* [Work item]: Below are the records; retype each one exactly.

* [The records]:
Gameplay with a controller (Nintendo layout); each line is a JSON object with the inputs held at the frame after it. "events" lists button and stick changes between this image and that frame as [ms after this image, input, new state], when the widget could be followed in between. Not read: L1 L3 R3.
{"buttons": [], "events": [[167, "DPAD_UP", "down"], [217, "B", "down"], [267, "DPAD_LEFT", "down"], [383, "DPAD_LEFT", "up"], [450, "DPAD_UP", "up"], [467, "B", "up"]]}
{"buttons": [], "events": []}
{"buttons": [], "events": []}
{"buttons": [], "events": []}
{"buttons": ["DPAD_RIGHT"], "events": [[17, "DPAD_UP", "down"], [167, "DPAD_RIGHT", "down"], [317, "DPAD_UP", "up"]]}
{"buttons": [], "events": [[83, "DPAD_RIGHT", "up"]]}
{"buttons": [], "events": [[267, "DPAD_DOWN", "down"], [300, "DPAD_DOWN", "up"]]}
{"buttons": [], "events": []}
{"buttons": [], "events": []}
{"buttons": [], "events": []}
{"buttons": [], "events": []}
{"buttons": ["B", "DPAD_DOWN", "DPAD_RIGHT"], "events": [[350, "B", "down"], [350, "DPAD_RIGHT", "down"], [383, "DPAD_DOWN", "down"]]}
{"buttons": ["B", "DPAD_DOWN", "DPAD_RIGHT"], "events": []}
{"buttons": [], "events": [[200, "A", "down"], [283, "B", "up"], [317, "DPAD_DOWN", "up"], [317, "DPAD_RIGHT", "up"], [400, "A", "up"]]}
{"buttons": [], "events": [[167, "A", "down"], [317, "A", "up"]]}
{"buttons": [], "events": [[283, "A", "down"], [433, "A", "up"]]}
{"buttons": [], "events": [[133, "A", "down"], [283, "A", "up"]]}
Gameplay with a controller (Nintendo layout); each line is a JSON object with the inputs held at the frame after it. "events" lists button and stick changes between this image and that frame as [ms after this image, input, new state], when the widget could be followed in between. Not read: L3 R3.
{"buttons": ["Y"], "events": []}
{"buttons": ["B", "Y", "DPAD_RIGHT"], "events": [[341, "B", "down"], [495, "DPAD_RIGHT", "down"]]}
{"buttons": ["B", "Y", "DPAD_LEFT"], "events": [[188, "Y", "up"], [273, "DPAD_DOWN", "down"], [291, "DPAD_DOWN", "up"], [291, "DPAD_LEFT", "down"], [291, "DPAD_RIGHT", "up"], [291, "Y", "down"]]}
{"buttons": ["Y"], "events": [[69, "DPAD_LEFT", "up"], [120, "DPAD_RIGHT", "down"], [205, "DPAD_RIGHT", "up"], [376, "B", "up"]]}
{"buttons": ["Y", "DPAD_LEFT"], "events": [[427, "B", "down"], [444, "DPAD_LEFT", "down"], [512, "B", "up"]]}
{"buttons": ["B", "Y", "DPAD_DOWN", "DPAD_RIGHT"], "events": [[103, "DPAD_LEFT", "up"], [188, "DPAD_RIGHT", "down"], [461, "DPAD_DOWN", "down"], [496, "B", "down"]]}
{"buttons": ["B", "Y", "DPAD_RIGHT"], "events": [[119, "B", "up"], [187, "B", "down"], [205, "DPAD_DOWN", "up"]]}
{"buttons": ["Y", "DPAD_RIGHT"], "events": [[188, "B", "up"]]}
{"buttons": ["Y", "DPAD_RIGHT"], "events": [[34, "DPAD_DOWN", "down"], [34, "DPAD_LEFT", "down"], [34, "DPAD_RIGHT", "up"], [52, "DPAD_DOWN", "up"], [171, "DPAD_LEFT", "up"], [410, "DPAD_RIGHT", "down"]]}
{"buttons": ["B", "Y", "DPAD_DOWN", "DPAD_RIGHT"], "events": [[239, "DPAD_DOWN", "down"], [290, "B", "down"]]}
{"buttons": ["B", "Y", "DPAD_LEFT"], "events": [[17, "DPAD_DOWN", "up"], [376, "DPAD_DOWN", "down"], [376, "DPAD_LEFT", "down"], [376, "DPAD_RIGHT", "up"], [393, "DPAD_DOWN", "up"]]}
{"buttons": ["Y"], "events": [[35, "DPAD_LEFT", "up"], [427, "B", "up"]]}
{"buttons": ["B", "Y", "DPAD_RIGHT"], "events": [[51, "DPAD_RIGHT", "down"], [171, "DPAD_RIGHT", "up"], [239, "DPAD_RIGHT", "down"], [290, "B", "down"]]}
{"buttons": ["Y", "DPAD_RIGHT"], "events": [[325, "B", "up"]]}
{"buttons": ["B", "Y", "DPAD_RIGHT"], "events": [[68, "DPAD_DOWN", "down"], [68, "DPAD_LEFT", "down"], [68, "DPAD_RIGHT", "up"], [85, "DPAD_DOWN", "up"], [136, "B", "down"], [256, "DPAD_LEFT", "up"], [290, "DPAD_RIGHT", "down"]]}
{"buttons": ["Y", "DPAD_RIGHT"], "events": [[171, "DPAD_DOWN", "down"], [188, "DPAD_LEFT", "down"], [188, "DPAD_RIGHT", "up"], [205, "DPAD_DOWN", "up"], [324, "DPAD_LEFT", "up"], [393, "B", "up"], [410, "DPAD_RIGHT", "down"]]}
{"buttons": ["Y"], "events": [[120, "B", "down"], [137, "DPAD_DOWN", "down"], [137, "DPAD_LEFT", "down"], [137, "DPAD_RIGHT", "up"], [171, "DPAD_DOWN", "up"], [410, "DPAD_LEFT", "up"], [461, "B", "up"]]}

* [Task output]:
Gameplay with a controller (Nintendo layout); each line is a JSON object with the inputs held at the frame after it. "events" lists button and stick changes between this image and that frame as [ms after this image, input, new state], when the widget could be followed in between. Not read: L1 L3 R3.
{"buttons": [], "events": [[167, "DPAD_UP", "down"], [217, "B", "down"], [267, "DPAD_LEFT", "down"], [383, "DPAD_LEFT", "up"], [450, "DPAD_UP", "up"], [467, "B", "up"]]}
{"buttons": [], "events": []}
{"buttons": [], "events": []}
{"buttons": [], "events": []}
{"buttons": ["DPAD_RIGHT"], "events": [[17, "DPAD_UP", "down"], [167, "DPAD_RIGHT", "down"], [317, "DPAD_UP", "up"]]}
{"buttons": [], "events": [[83, "DPAD_RIGHT", "up"]]}
{"buttons": [], "events": [[267, "DPAD_DOWN", "down"], [300, "DPAD_DOWN", "up"]]}
{"buttons": [], "events": []}
{"buttons": [], "events": []}
{"buttons": [], "events": []}
{"buttons": [], "events": []}
{"buttons": ["B", "DPAD_DOWN", "DPAD_RIGHT"], "events": [[350, "B", "down"], [350, "DPAD_RIGHT", "down"], [383, "DPAD_DOWN", "down"]]}
{"buttons": ["B", "DPAD_DOWN", "DPAD_RIGHT"], "events": []}
{"buttons": [], "events": [[200, "A", "down"], [283, "B", "up"], [317, "DPAD_DOWN", "up"], [317, "DPAD_RIGHT", "up"], [400, "A", "up"]]}
{"buttons": [], "events": [[167, "A", "down"], [317, "A", "up"]]}
{"buttons": [], "events": [[283, "A", "down"], [433, "A", "up"]]}
{"buttons": [], "events": [[133, "A", "down"], [283, "A", "up"]]}
Gameplay with a controller (Nintendo layout); each line is a JSON object with the inputs held at the frame after it. "events" lists button and stick changes between this image and that frame as [ms after this image, input, new state], when the widget could be followed in between. Not read: L3 R3.
{"buttons": ["Y"], "events": []}
{"buttons": ["B", "Y", "DPAD_RIGHT"], "events": [[341, "B", "down"], [495, "DPAD_RIGHT", "down"]]}
{"buttons": ["B", "Y", "DPAD_LEFT"], "events": [[188, "Y", "up"], [273, "DPAD_DOWN", "down"], [291, "DPAD_DOWN", "up"], [291, "DPAD_LEFT", "down"], [291, "DPAD_RIGHT", "up"], [291, "Y", "down"]]}
{"buttons": ["Y"], "events": [[69, "DPAD_LEFT", "up"], [120, "DPAD_RIGHT", "down"], [205, "DPAD_RIGHT", "up"], [376, "B", "up"]]}
{"buttons": ["Y", "DPAD_LEFT"], "events": [[427, "B", "down"], [444, "DPAD_LEFT", "down"], [512, "B", "up"]]}
{"buttons": ["B", "Y", "DPAD_DOWN", "DPAD_RIGHT"], "events": [[103, "DPAD_LEFT", "up"], [188, "DPAD_RIGHT", "down"], [461, "DPAD_DOWN", "down"], [496, "B", "down"]]}
{"buttons": ["B", "Y", "DPAD_RIGHT"], "events": [[119, "B", "up"], [187, "B", "down"], [205, "DPAD_DOWN", "up"]]}
{"buttons": ["Y", "DPAD_RIGHT"], "events": [[188, "B", "up"]]}
{"buttons": ["Y", "DPAD_RIGHT"], "events": [[34, "DPAD_DOWN", "down"], [34, "DPAD_LEFT", "down"], [34, "DPAD_RIGHT", "up"], [52, "DPAD_DOWN", "up"], [171, "DPAD_LEFT", "up"], [410, "DPAD_RIGHT", "down"]]}
{"buttons": ["B", "Y", "DPAD_DOWN", "DPAD_RIGHT"], "events": [[239, "DPAD_DOWN", "down"], [290, "B", "down"]]}
{"buttons": ["B", "Y", "DPAD_LEFT"], "events": [[17, "DPAD_DOWN", "up"], [376, "DPAD_DOWN", "down"], [376, "DPAD_LEFT", "down"], [376, "DPAD_RIGHT", "up"], [393, "DPAD_DOWN", "up"]]}
{"buttons": ["Y"], "events": [[35, "DPAD_LEFT", "up"], [427, "B", "up"]]}
{"buttons": ["B", "Y", "DPAD_RIGHT"], "events": [[51, "DPAD_RIGHT", "down"], [171, "DPAD_RIGHT", "up"], [239, "DPAD_RIGHT", "down"], [290, "B", "down"]]}
{"buttons": ["Y", "DPAD_RIGHT"], "events": [[325, "B", "up"]]}
{"buttons": ["B", "Y", "DPAD_RIGHT"], "events": [[68, "DPAD_DOWN", "down"], [68, "DPAD_LEFT", "down"], [68, "DPAD_RIGHT", "up"], [85, "DPAD_DOWN", "up"], [136, "B", "down"], [256, "DPAD_LEFT", "up"], [290, "DPAD_RIGHT", "down"]]}
{"buttons": ["Y", "DPAD_RIGHT"], "events": [[171, "DPAD_DOWN", "down"], [188, "DPAD_LEFT", "down"], [188, "DPAD_RIGHT", "up"], [205, "DPAD_DOWN", "up"], [324, "DPAD_LEFT", "up"], [393, "B", "up"], [410, "DPAD_RIGHT", "down"]]}
{"buttons": ["Y"], "events": [[120, "B", "down"], [137, "DPAD_DOWN", "down"], [137, "DPAD_LEFT", "down"], [137, "DPAD_RIGHT", "up"], [171, "DPAD_DOWN", "up"], [410, "DPAD_LEFT", "up"], [461, "B", "up"]]}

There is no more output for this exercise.